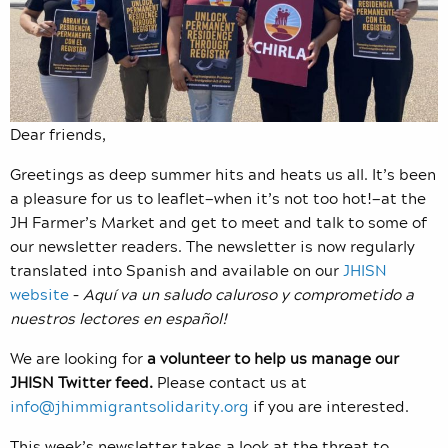
Dear friends,
Greetings as deep summer hits and heats us all. It’s been
a pleasure for us to leaflet—when it’s not too hot!—at the
JH Farmer’s Market and get to meet and talk to some of
our newsletter readers. The newsletter is now regularly
translated into Spanish and available on our
JHISN
website
–
Aquí va un saludo caluroso y comprometido a
nuestros lectores en español!
We are looking for
a volunteer to help us manage our
JHISN Twitter feed.
Please contact us at
info@jhimmigrantsolidarity.org
if you are interested.
This week’s newsletter takes a look at the threat to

****

== Required action ==
Copy, word for word, the lines from the start of the records up to and including the line containing "our newsletter readers.". Leave the pictures out of your answer.

== Answer to the problem ==
Dear friends,
Greetings as deep summer hits and heats us all. It’s been
a pleasure for us to leaflet—when it’s not too hot!—at the
JH Farmer’s Market and get to meet and talk to some of
our newsletter readers. The newsletter is now regularly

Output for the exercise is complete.